WHAT IS EXPECTED => Using the data below, gather each line that includes the word "стане".

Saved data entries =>
----

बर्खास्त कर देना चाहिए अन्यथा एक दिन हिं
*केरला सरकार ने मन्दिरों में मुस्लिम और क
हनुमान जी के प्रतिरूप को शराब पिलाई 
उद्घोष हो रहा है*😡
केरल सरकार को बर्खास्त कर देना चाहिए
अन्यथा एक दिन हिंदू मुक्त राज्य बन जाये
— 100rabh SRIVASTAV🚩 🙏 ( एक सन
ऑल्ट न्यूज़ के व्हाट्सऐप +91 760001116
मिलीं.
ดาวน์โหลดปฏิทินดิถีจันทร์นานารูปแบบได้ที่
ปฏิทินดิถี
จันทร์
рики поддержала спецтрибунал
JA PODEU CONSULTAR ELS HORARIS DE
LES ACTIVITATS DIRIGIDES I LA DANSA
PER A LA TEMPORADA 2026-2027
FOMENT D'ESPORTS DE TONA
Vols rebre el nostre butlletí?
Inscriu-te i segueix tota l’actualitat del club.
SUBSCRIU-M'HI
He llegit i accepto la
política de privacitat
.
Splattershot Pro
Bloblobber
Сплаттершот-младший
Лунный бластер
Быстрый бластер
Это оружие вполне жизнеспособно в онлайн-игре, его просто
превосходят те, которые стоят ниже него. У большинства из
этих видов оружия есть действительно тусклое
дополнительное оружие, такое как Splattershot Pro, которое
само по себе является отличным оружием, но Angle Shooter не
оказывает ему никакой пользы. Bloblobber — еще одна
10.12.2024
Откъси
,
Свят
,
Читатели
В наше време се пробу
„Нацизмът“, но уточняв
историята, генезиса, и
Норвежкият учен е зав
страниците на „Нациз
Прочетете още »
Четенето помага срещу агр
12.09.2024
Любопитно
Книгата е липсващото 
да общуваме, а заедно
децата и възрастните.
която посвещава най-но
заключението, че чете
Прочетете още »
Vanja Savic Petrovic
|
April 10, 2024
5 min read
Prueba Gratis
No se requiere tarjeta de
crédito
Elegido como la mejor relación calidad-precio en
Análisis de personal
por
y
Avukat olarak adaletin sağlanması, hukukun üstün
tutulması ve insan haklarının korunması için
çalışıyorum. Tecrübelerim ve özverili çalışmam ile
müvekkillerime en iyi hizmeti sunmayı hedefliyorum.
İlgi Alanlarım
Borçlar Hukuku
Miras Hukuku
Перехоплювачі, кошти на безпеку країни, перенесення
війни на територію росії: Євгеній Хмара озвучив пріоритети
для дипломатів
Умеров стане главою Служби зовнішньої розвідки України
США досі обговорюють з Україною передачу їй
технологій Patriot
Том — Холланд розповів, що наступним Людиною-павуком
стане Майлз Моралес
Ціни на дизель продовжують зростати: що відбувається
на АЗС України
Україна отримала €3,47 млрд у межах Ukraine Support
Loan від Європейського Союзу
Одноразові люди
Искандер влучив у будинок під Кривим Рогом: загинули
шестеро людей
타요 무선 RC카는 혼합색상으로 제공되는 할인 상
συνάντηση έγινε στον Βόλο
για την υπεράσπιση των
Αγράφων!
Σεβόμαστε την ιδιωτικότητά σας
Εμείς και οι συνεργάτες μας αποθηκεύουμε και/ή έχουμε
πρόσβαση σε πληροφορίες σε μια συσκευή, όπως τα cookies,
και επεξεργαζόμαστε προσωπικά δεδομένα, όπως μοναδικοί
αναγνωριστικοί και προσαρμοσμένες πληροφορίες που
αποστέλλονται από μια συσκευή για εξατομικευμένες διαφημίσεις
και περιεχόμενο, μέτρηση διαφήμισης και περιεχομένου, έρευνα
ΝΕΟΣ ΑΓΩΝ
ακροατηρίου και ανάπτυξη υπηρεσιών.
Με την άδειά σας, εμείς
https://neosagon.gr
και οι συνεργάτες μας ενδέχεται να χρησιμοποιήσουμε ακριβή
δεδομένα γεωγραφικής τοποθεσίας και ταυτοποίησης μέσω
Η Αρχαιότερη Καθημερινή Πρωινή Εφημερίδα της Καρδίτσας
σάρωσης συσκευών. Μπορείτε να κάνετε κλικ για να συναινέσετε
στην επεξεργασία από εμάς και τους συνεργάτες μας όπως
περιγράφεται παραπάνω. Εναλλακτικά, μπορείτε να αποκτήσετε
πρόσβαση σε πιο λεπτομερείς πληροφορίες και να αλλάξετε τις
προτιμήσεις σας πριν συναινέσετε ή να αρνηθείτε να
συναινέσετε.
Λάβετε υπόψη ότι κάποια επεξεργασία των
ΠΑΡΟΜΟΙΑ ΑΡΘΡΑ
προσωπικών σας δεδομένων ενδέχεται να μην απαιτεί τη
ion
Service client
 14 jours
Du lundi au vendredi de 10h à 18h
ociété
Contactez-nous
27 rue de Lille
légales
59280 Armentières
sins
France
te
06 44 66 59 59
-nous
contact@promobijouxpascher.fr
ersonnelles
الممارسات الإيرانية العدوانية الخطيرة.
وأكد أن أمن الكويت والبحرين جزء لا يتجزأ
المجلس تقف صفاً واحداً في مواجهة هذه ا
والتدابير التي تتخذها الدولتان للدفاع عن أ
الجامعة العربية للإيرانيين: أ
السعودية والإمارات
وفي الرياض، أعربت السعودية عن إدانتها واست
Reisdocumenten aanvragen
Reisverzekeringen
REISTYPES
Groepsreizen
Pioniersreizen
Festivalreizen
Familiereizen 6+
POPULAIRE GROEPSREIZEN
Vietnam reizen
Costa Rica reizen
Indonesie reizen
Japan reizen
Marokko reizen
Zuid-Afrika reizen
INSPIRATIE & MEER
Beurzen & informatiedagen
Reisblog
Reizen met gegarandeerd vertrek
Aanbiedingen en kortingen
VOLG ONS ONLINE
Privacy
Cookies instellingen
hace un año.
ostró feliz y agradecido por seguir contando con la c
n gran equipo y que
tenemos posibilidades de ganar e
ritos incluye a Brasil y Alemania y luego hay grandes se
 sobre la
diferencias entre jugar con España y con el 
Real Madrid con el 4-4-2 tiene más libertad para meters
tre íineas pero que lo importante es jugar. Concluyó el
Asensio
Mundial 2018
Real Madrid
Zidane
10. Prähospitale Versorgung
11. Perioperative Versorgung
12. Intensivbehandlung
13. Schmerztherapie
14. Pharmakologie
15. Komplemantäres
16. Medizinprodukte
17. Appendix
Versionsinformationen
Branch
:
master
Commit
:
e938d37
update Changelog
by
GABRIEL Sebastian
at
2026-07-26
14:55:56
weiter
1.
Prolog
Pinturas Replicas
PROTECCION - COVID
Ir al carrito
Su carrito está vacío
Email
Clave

----

WRITTEN ANSWER =>
Умеров стане главою Служби зовнішньої розвідки України
стане Майлз Моралес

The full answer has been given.